I could prattle on all day. Yes targeted advertising is nice, but there's a line past which it becomes intrusive. We are hiding from all the things that could go wrong, not what could go right.
Worst case, I shop for myself locally and shop online for presents because friends and family are not in my city. Even 20 minutes away, it's easier to have Amazon ship it directly. So Amazon has a really strange idea of what I like. It does not do a good job making suggestions for gifts for other people because my apparent 20 personalities are not all compatible.

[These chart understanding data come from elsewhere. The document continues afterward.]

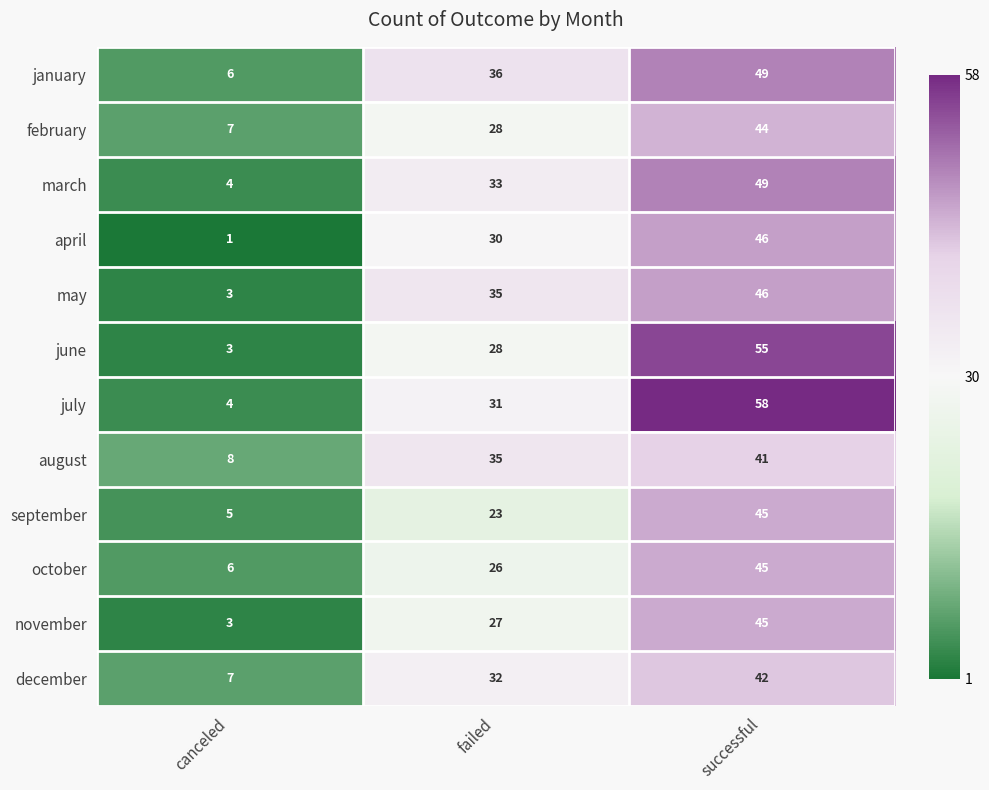

What is the total value across all series at canceled?

57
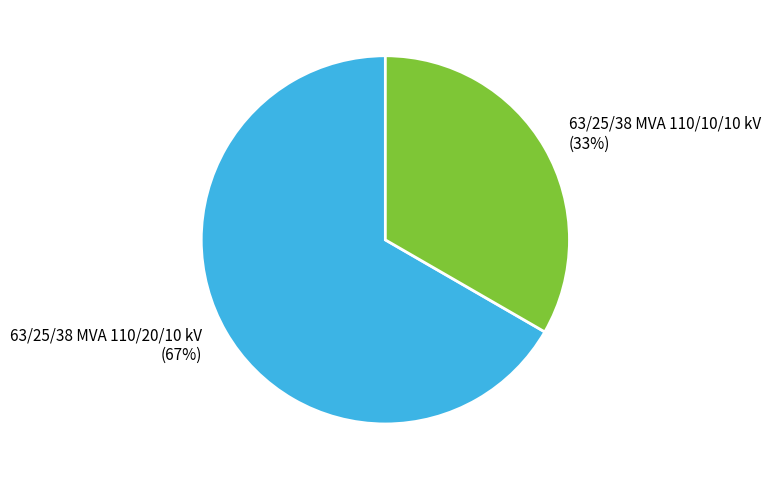

How many segments does this pie chart have?

2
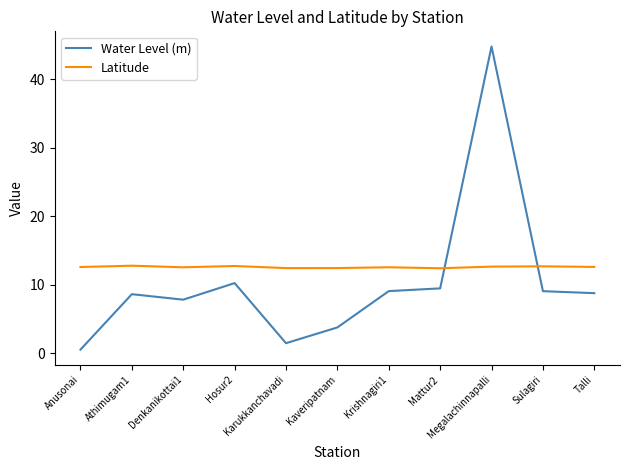

Rank the series by their maximum value, from highest to lowest.

Water Level (m), Latitude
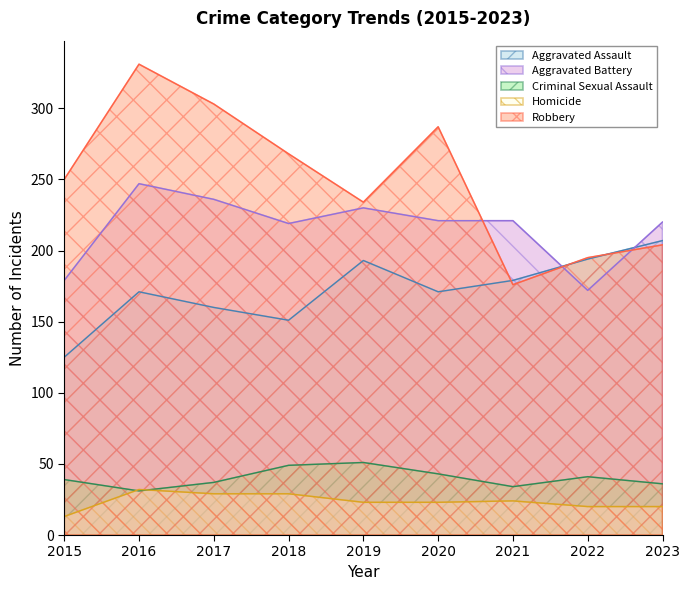

What is the total value across all series at 2021?

634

A guy I know is a lawyer who focuses on DUI cases. We were talking about website ideas, and he mentioned that he does a lot of research on laws and the sorts of questions that come up here all the time. Depending on where he is, he frequently gets "Do you need a DUI lawyer?" adverts from some guy 4 or 5 states away. Some advertising network has him marked as a DUI arrestee now. That could pose a problem for someone whose career in part depends on maintaining good standing with the law. This would be easy to explain, but getting in a position where it has to be explained is not good.
On FaceBook (I don't use it any more, nuked my profile), I went through all of the profile and privacy settings, clicking each drop-down to see what the least intrusive option was. Apparently I selected "Interested in.. men". I didn't change it when I realized it a few weeks later because I thought it was funny. Then I got all gay all the time on the adverts that pop up. Finally switched it to women (that did not modify their advertising settings - I had to e-mail support and have them change something else to un-set my advertising preference). The only other option is not setting it blank, but switching to "interested in women". Now I get "Lonely and need a woman who looks exactly like the person in this photo doesn't?" ads, no exception. I'm interested in women, but I'm certainly not using FaceBook for that purpose, and even if I were I'd want to find real women who live near me, not whatever it is behind those ads. Adverts dealing with my posts or my friends' posts, like gmail's ads, would be understandable. But if the profile says "single male interested in women" apparently that sends a stronger message than "I just ate a chimichanga, perhaps I might like mexican restaurant coupons."
And then there's the story of the Target advert sending pregnancy item discounts to a 15-year-old's house. The father was irate that Target would mis-identify his daughter as pregnant, when in reality a clever association of products correctly identified her. There are some things you would prefer that the store either not know about you, or not divulge. Like if I go in to the doctor's office and have a hemorrhoid lanced, I don't want to see the nurse at a restaurant and be asked if I need tome Preparation H because there's a sale at Penny's. She knows, I know, I know she knows, but we just don't mention it.
The free market has finally figured out how to legalize extortion. We have something you need, and if you don't pay extra, you'll be hearing from our, ah, associates, in the very near future.
If this is all true, then why isn't my world a never ending deluge of ads for Cthulhu laced tentacle porn?
Sounds to me like people have issues in their lives which they hope to avoid dealing with through "privacy". In almost all cases it's better to just punch those issues in the face and get it over with.